周囲に広がる街並みを見回して宿を探してみるが、
宿らしき建物はない。
仕方なくその場を後にして、また歩き出す。




A「ここ、何処なんだろう…」




完全に迷子だ。

細い路地を歩いて広い道に出てみたりもしたが、
それでも見当違いな場所を歩いている事は明白だ。




A「困ったな…。
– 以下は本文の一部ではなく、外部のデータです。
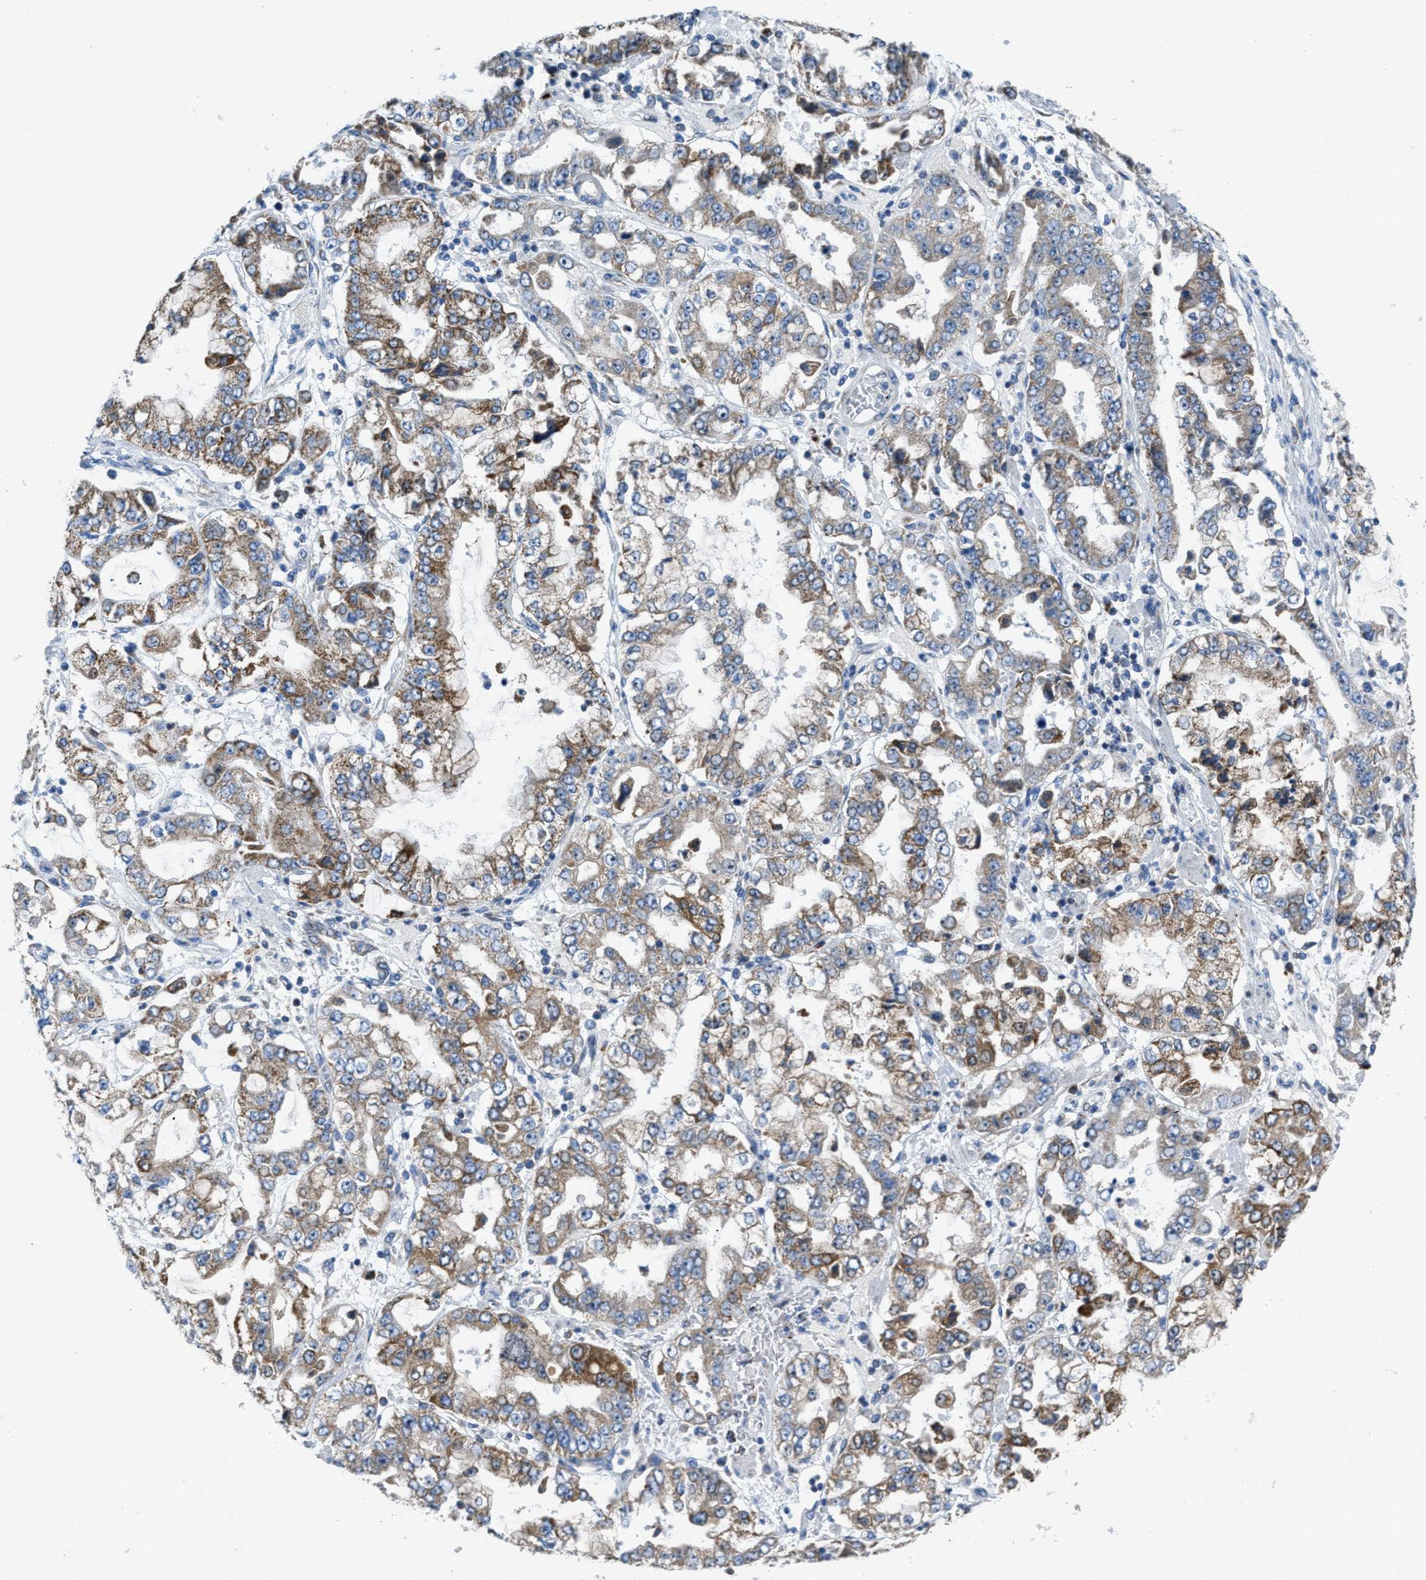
{"staining": {"intensity": "moderate", "quantity": ">75%", "location": "cytoplasmic/membranous"}, "tissue": "stomach cancer", "cell_type": "Tumor cells", "image_type": "cancer", "snomed": [{"axis": "morphology", "description": "Adenocarcinoma, NOS"}, {"axis": "topography", "description": "Stomach"}], "caption": "Tumor cells exhibit medium levels of moderate cytoplasmic/membranous positivity in about >75% of cells in stomach cancer (adenocarcinoma).", "gene": "ETFB", "patient": {"sex": "male", "age": 76}}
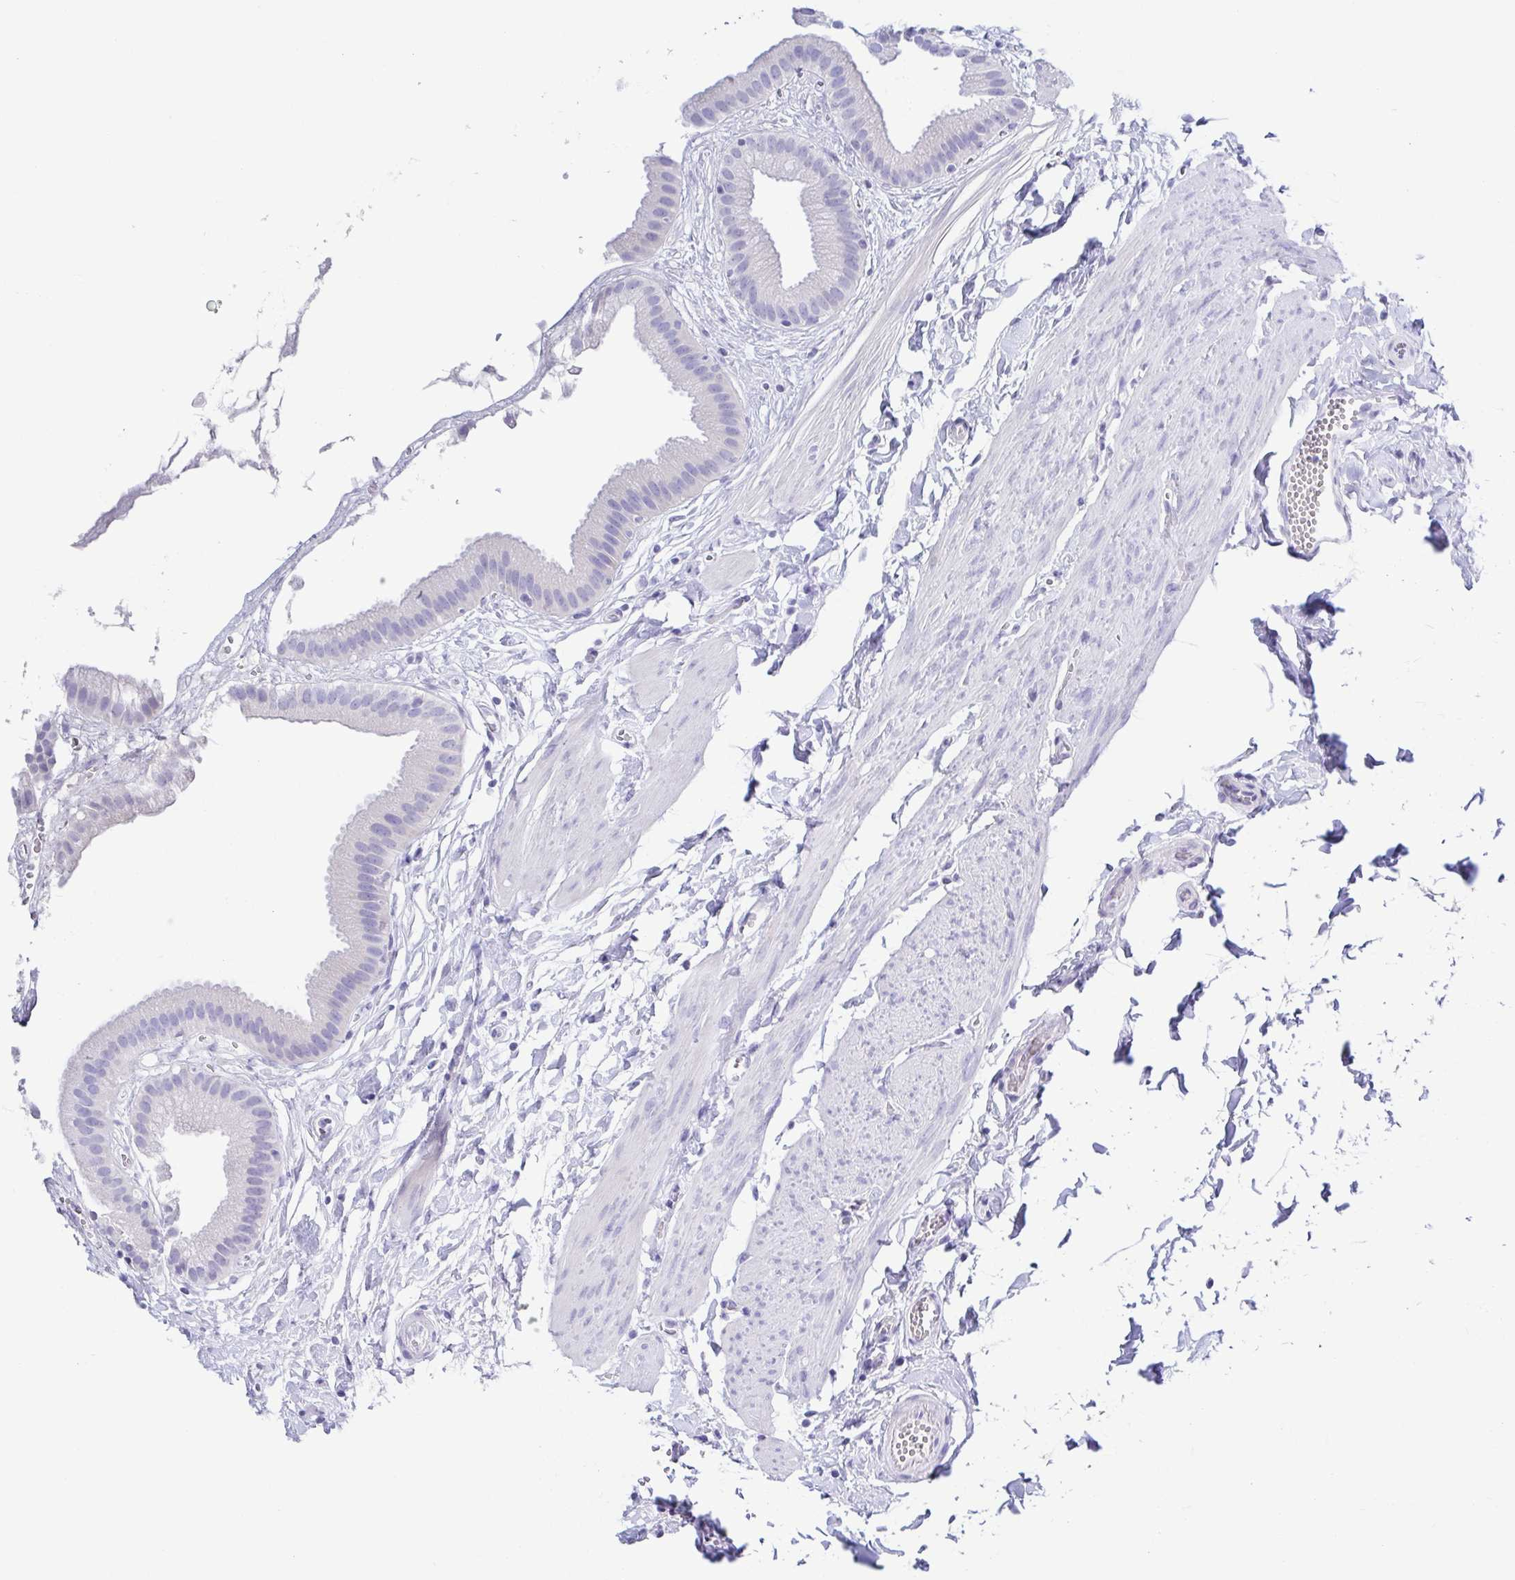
{"staining": {"intensity": "negative", "quantity": "none", "location": "none"}, "tissue": "gallbladder", "cell_type": "Glandular cells", "image_type": "normal", "snomed": [{"axis": "morphology", "description": "Normal tissue, NOS"}, {"axis": "topography", "description": "Gallbladder"}], "caption": "Immunohistochemistry (IHC) histopathology image of unremarkable gallbladder: human gallbladder stained with DAB (3,3'-diaminobenzidine) demonstrates no significant protein positivity in glandular cells. Nuclei are stained in blue.", "gene": "A1BG", "patient": {"sex": "female", "age": 63}}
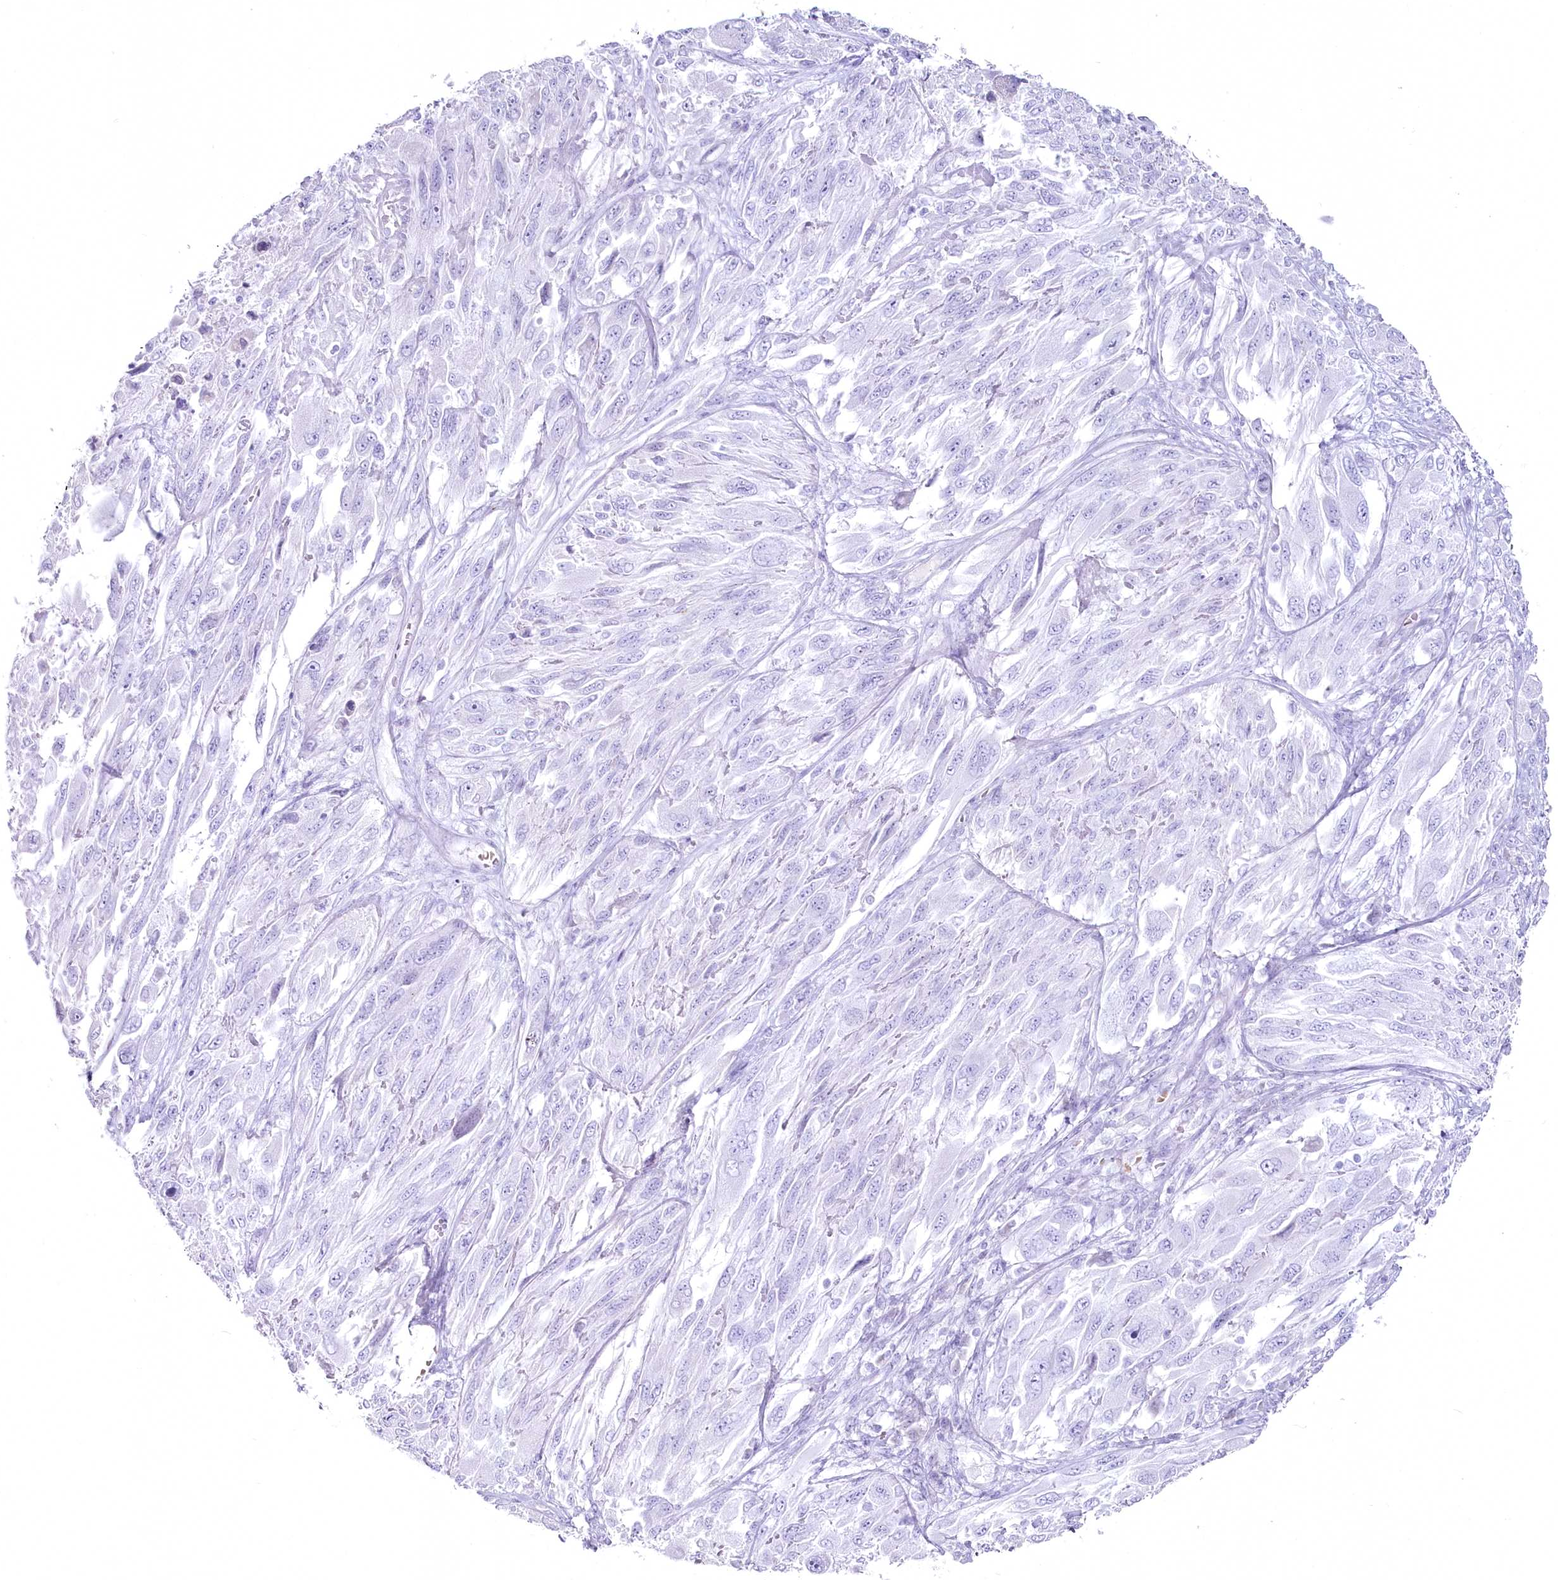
{"staining": {"intensity": "negative", "quantity": "none", "location": "none"}, "tissue": "melanoma", "cell_type": "Tumor cells", "image_type": "cancer", "snomed": [{"axis": "morphology", "description": "Malignant melanoma, NOS"}, {"axis": "topography", "description": "Skin"}], "caption": "Immunohistochemistry (IHC) image of melanoma stained for a protein (brown), which displays no staining in tumor cells.", "gene": "IFIT5", "patient": {"sex": "female", "age": 91}}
早く宿を見つけたいのに…」




何度も同じように、
細い路地から広い道へとを繰り返していた時だった。




??「ぎゃぁぁ!!」




何処かで人の叫び声が聞こえ、
少しだけ肩を(すく)めた。

静寂が戻ってくるのを待ち、
周囲を顔だけを動かして確認してみたが、
その叫び声が何処から聞こえて来たのかは分からない。




A「とにかく宿を探そう。
早く見つけて、早く寝よう…」




そして、また細い路地へ入った時だった。




??「血…、血を…、血をよこせぇぇぇ!!」




どう聞いても後ろから声がする。
振り返れば、真っ白い髪に真っ赤な目をした
浅黄色の羽織を着た男が、
私に向かって飛び掛かろうとしているではないか。

人間との争いは禁止されているけれど、
これは人ではない。

いつでも抜刀できる状態にしていたのだが、
それは必要なかったようだ。




??「うぎゃぁぁぁ!!」




私を襲おうとしていた男の左胸から
刀が飛び出している。
それと同時に、私の顔に男の血が飛んだ。

ドサッという音を立てて
目の前に倒れた男の周りには、
真っ赤な血が流れ出ていた。


これって…っ!




??「……雪、村…?」




絶命している男を見ていたけれど、
急に自分の姓を呼ばれて驚いた。

どうやら私を呼んだのは浅黄色の羽織を着た
髪を結んで横に流しているお兄さんのようだ。

そして、そのお兄さんの後ろから
茶色い髪のお兄さんがひょこっと顔を出す。




??「あれ?千鶴ちゃん、
こんな所で何をしてるの?しかも一人で」

??「千鶴だと?おいてめえ、
こんな時間にこんな所で何してやがる」




私を【千鶴】と呼んだ。
聞き間違えるわけがない。

千鶴って、呼んだ!




A「ね、姉様を…っ!
姉様をご存じなのですか?!」




必死だった。
やっと会えるかもしれない…。

やっと、やっと…っ!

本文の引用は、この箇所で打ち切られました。